If anyone could even make a passing comparison between his father and him, he would have to.
From their position several yards away behind some brush, Jarlaxle and Tai watched Entreri stalk away, watched Hector turn and leave in the opposite direction, then stood in silence several minutes longer.
"How tragic," Tai commented at last.
Jarlaxle thought he'd feel a touch of self-satisfaction at having another one of his theories proven correct, but he found instead that he simply felt sad, if enlightened.
"Of course I believe one should only do what is right and just, but I can also say I now have insight into our assassin friend," Tai continued in Jarlaxle's silence. "If Macatos is interpreting our friend's words correctly, then violence is the language he learned as a child. His worldview is warped, and it is no wonder. Only in an unthreatening environment can a child produce a proper concept of reality. However, now that he is an adult . . .."
"A small touch of determinism, then?" Jarlaxle replied. "What does that mean for me, a member of an evil race who grew up in an evil city?"
Tai seemed to consider his answer for several minutes. "That you are now on the surface indicates that somewhere along the way something you saw or experienced, or someone you knew, gave you the ability to analyze and question yourself and your world." Tai turned to regard the elf somberly. "Please do not misunderstand; I do not excuse injustice. But allow me to say that I truly believe the only point at which redemption is no longer possible is death. As long as you breathe, the chance remains. As long as you breathe, you have the right to your chance. A good person cannot say that a soul deserves no chance at redemption. A good person would never wish any soul into the nine hells."
Jarlaxle smiled at the priest. "Wise words, coming from a youth."
"Wisdom comes with a price," Tai said grimly. "Plus I have trained hard."

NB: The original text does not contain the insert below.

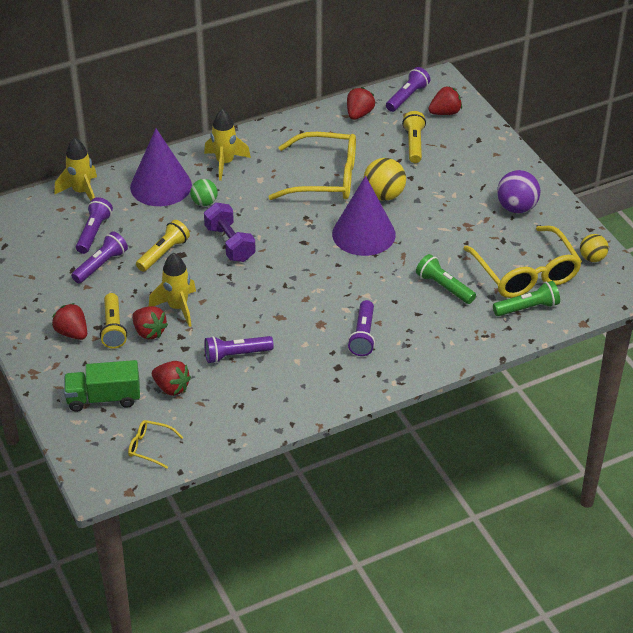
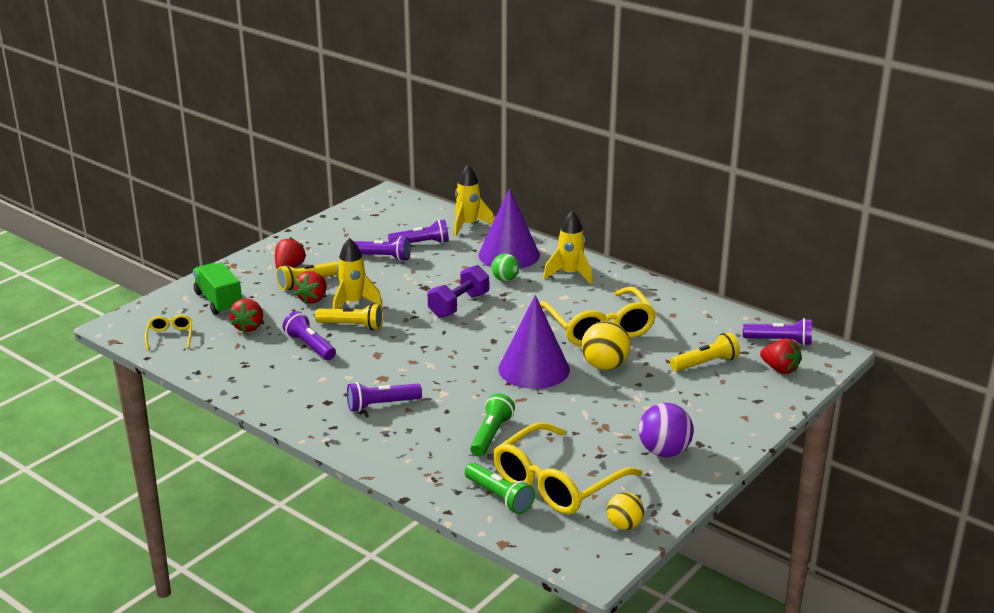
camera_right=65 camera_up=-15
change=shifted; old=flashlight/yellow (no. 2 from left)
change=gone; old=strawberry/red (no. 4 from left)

"So you believe Artemis Entreri can be redeemed from his evil ways as an assassin?" the elf asked lightly.
"'Can be?'" Tai echoed. "Try 'is being.' His own words reveal that he was never completely beyond hope to begin with. His words suggest a man who tries too hard to justify what he knows is wrong deep inside." Tai smiled then. "He can break through. With help."
For once, Jarlaxle did not smile back. In manipulating this man, he had taken responsibility for a portion of his well-being. He had approached helping this man as a game, but it was a game no longer. This "game" involved the soul of another being, and this other being had saved Jarlaxle's own soul, in a matter of speaking, by rescuing him from the crystal shard. Against a tide of violence and abuse, a world full of overwhelming contradictions and hypocrisies, and a lifetime full of bitterness and distrust, this man had decided to offer Jarlaxle what little care he could manifest from his broken soul. And Jarlaxle, were he really the more mature and knowledgeable creature he believed himself to be, now had to return that care in earnest, to help save a soul that had drowned in lies.
And to do that, he would have to remain at Entreri's side as long as it took, even if he lost every single inherent magical ability he possessed.
"No one ever said that doing the right thing was easy," Tai commented suddenly, and only the presence of his trusty eye patch kept Jarlaxle from believing that the cleric had read his mind.